● Prompt 1
Copy the passage on enterprise network management word for word, from "An SLA is essentially" to "identified for each.".
● Prompt 2
According to the passage on enterprise network management, which option has always been the primary one for many small to midsized businesses?

Passage: Begin

The Do-It-Yourself Approach

Many enterprises create their own management platform suite over time. For many small to midsized businesses, a managed service has always been the primary option. These organizations are often resources-constrained and simply don't have staffing to do everything themselves. Larger enterprises often take exactly the opposite approach. These organizations have provided their own telephony services for many years and seem inclined to continue this approach in the emerging multimedia converged networks of today. Although many enterprises view VoIP and video as new service applications on the IP network, the trend seems to be a continued do-ityourself approach to data, VoIP, and video. Although this is common, it isn't necessary. For many large enterprises, migration to a converged service network may present a perfect opportunity to rethink service delivery and develop partner relationships with service providers for both delivery and management of these services.

The enterprise network is evolving and becoming somewhat organic in nature. This converged network provides a shifting set of real-time, near real-time and non real-time voice, data, and video services. Even an internal SLA for workgroups inside an enterprise needs to be developed to support metrics that are relevant to each of the services provided.

The SLA

An SLA is essentially a contract mechanism that documents the level of service that a customer should expect to receive. An SLA that has been thoroughly thought out will also describe actions that will be taken by the service delivery organization. This is where different service classes will be defined and delivery characteristics identified for each.

Passage: End
Data to examine: Begin

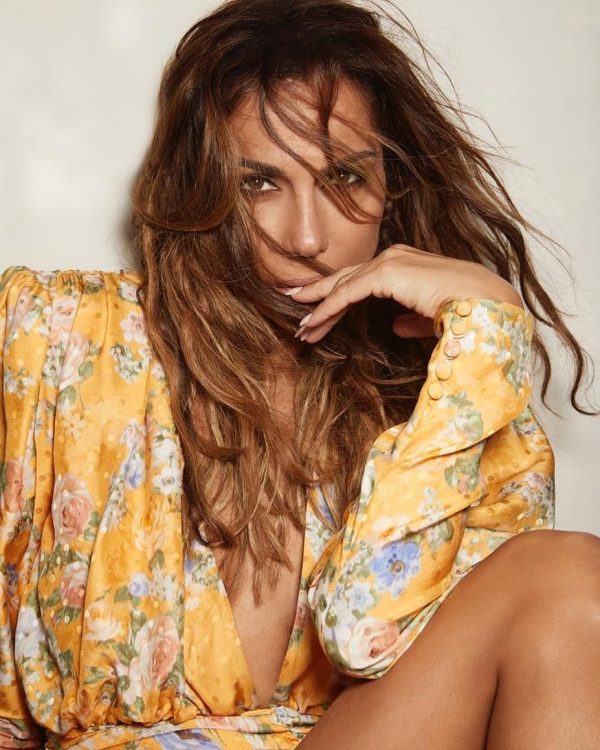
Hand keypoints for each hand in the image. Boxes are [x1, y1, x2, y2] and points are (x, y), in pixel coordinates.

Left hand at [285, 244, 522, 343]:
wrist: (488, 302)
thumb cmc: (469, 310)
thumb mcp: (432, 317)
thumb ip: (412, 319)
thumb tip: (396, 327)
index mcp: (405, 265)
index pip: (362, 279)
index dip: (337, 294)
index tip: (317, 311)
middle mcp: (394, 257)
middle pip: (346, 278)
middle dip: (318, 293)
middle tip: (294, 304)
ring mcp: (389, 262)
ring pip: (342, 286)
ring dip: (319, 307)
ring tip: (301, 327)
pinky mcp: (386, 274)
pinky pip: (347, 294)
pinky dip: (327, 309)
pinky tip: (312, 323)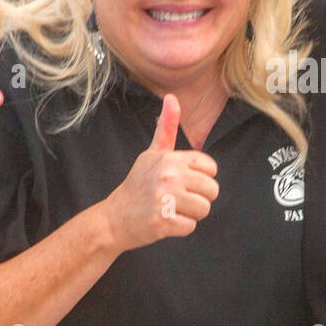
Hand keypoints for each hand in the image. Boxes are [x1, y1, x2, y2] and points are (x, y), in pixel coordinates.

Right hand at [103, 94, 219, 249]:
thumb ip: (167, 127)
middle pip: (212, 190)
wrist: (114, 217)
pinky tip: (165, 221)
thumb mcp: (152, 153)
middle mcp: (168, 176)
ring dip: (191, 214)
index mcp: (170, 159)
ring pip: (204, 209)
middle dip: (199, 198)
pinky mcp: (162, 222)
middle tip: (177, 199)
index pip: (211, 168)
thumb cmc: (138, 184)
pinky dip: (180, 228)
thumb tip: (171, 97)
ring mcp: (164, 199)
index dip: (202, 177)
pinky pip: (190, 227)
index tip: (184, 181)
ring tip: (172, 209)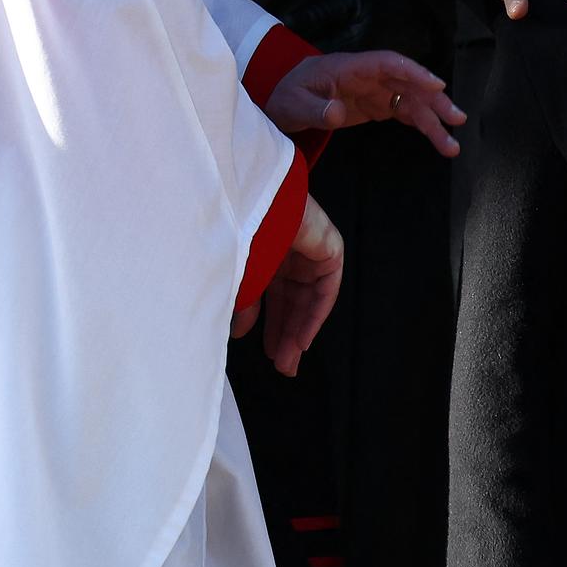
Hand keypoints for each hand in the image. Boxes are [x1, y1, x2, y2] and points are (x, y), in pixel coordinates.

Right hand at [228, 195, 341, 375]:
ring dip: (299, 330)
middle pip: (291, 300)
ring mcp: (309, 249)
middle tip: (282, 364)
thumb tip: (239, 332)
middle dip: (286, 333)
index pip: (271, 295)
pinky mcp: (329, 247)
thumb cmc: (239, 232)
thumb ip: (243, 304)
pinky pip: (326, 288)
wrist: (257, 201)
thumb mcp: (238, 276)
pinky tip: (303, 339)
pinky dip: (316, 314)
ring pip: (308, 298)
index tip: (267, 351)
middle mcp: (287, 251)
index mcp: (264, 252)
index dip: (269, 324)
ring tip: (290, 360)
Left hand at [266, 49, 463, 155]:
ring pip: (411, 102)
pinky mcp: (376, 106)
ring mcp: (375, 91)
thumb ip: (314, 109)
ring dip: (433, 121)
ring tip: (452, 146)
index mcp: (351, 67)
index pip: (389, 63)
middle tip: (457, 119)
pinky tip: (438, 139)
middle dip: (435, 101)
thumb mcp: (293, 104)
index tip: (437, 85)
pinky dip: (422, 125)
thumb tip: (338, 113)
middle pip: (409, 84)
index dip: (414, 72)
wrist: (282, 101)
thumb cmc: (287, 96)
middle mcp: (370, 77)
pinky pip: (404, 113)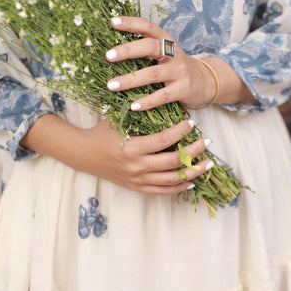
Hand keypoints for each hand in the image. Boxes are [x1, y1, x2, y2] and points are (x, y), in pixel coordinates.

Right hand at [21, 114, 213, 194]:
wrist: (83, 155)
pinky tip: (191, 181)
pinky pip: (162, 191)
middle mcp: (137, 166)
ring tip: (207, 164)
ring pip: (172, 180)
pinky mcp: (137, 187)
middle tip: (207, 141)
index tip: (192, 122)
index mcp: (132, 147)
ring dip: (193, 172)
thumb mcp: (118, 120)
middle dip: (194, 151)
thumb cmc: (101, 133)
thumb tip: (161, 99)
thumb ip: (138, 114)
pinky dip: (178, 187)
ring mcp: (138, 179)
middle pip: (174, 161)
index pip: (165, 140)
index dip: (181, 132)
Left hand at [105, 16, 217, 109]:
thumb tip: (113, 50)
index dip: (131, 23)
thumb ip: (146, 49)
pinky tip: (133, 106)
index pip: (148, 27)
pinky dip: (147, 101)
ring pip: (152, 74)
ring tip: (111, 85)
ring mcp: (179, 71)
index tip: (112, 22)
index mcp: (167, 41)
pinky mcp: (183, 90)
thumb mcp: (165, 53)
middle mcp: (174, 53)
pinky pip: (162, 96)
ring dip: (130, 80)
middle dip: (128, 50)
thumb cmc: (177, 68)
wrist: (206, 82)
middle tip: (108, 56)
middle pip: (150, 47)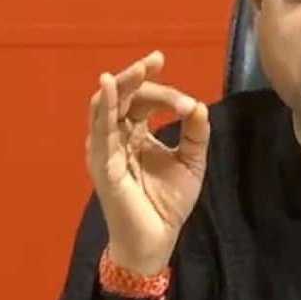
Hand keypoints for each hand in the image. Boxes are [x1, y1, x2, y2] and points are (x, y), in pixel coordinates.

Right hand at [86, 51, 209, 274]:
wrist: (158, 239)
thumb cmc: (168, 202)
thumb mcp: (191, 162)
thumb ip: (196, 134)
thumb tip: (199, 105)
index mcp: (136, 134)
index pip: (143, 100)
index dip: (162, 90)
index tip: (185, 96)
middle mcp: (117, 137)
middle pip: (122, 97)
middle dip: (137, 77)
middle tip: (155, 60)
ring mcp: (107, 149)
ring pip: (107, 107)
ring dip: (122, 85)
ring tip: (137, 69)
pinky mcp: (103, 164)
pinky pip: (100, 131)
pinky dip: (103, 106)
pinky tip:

Data to examine: End

● Solution 1
An SLA is essentially a contract mechanism that documents the level of service that a customer should expect to receive. An SLA that has been thoroughly thought out will also describe actions that will be taken by the service delivery organization. This is where different service classes will be defined and delivery characteristics identified for each.

● Solution 2
A managed service.